Invited to speak as part of an introductory course for theology at the Catholic University of Milan, Archbishop Erdo, 51, the youngest cardinal in the world, told the Italian newspaper Avvenire that Hungary’s admission to the European Union is not a painless process.

“Let’s tell the truth: Among the faithful there are strong fears because they associate the image of the European Union to the denial of Christian values, to euthanasia, the institutional crisis of marriage,” he explained Wednesday.

“Without Christianity, Europe is without a heart,” the cardinal added. “But we must be realists: The European Union is our destiny, we cannot stay outside.
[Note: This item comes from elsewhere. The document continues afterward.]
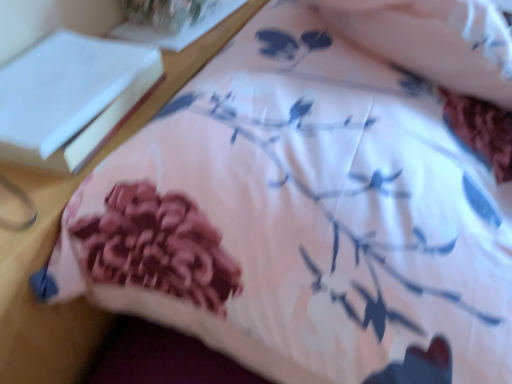
This screenshot has width=512, height=384. What are the coordinates of `free point above white paper at upper left, which appears as the 2th book when viewed from the front (from a real-world perspective)` in the screenshot? It's located at (166, 14).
There are risks and opportunities.”

“I believe firmly in the Europe of Christian humanism, in the Europe that breathes with two lungs, as John Paul II always asks us,” he continued. “And for a small country like ours, it is fundamental to come together again with other nations in an organic whole, within a perspective of genuine reconciliation.”

Considered one of Eastern Europe’s leading experts in canon law, the former rector of the Catholic University of Budapest today represents the hopes of the Church in Hungary, which is reviving 14 years after the fall of Communism.

Commenting on the situation of the Church in his country, Cardinal Erdo lamented the lack of priests: “In the whole of Hungary, there are only 2,000 priests for 6.5 million Catholics, who represent over 60% of the population.”

It is only thanks “to foreign priests, especially Poles, Frenchmen and Italians, that our Church is able to carry out its pastoral functions,” he said.

What is evident in Hungary is the “greater commitment of the laity, particularly religion teachers,” he said. Ecclesial movements, “which collaborate actively with the parishes,” are present too, he added.